## Provided text
·····
My husband has not called me by name, but one time since we were married...That was when he was PO....I like his name, but not mine...I like Honey, Sweetie and all the other names he uses......

This has never bothered me in the over 53 years that we have been married....A name is not important....It is the person who wears it that is...Take care...


----------



## CrazyGuy

I never call my wife by her name. We had an argument and we thought we were going to separate. Then I started to call her by her name, that was when she started crying.

I had a hard time not calling her "Darling" though. It was a habit after so many years. It would slip out from time to time by accident.


----------



## Nichole

A person's name is, well, more than just a name. It is your identity, your sense of self. When others hear your name, they automatically begin picturing the things that make you who you are in their heard. Calling someone by their name is also a way of saying "having your attention is important to me". 

If your husband isnt using your name, it may be becuase, for whatever reason, he feels inferior to you. If he does not use your name when he is talking to you, he may subconsciously think that he wont get your full attention because maybe he doesnt want it..If he gets your full attention, that leaves him vulnerable to feeling more insecure. 

I can also understand that you may feel hurt and maybe even disrespected that he isnt using your name, but I dont think its about you at all. I think its about him. 

It may be that something has ruptured in your relationship that has caused him to feel distant or less secure or even inferior to you. 

My advice is to find a respectful way to tell him that you need to hear your name. Be careful not to use cricism when you do this. Make it about you and your needs, say something like "____ It is really important to me that you use my name when you talk to me, it makes me feel important and resepcted". 

The key is to use "I" statements and communicate how this is making you feel. 

I hope this is helpful. I'm in my last semester of grad school for marriage and family therapy, so I hope I can help at least a little. However, I still have a lot to learn so I hope I'm not too far off.


----------



## Runs like Dog

My wife considers it an insult to be called by her first name. Not sure why other than she hates it or pretends to hate it.


----------



## Pandakiss

my husband and i rarely use our names, only if one is in trouble--or sex.

its either...hey..or hey you, we do snap at one another...but its not rude or disrespectful..its usually out of utter shock that no words can come out.

we are the only adults in the home that matter, so if its not yelling at some kids, then there is only one other person of whom is being spoken to.
·····
## Data for analysis
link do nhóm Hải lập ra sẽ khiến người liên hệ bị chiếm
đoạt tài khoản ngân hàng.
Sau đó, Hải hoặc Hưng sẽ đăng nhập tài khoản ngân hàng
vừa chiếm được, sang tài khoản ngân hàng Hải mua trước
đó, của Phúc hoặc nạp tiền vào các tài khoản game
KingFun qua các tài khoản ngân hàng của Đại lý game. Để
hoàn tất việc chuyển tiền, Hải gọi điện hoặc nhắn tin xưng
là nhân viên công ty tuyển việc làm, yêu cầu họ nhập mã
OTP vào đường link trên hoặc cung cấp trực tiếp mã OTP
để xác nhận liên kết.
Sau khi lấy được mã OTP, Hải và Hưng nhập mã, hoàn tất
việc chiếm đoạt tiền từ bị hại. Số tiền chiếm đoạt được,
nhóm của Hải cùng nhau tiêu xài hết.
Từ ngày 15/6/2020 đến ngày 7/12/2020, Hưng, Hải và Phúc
·····
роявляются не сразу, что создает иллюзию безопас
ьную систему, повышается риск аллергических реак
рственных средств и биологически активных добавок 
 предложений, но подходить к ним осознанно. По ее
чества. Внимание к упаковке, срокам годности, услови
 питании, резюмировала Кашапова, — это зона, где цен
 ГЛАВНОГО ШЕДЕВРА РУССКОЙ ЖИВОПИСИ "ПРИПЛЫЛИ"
·····
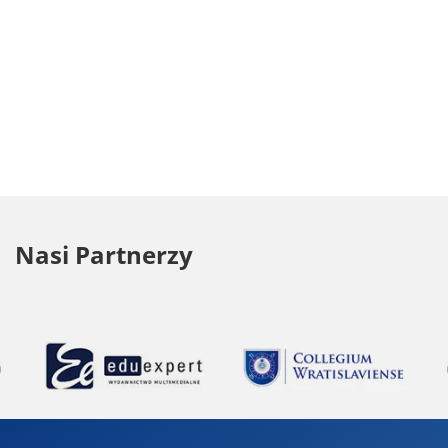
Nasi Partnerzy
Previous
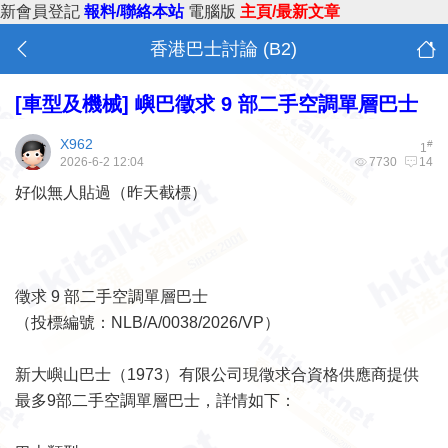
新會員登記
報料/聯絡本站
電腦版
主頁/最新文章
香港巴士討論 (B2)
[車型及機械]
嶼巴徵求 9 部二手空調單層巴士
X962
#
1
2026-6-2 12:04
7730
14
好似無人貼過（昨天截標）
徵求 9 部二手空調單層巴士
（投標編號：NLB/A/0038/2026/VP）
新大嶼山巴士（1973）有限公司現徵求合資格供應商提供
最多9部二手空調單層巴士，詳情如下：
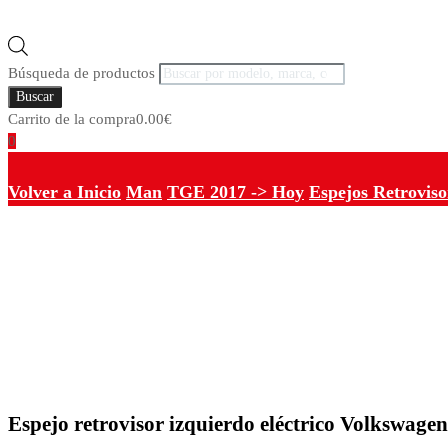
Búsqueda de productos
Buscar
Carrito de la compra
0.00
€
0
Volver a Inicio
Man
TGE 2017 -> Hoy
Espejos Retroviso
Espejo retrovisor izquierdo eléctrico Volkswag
·····
## Your assignment
In the forum thread, what course of study does the poster Nichole say she is in her last semester of? The entries come from a source separate from the forum thread.

## Task solution
Grad school for marriage and family therapy.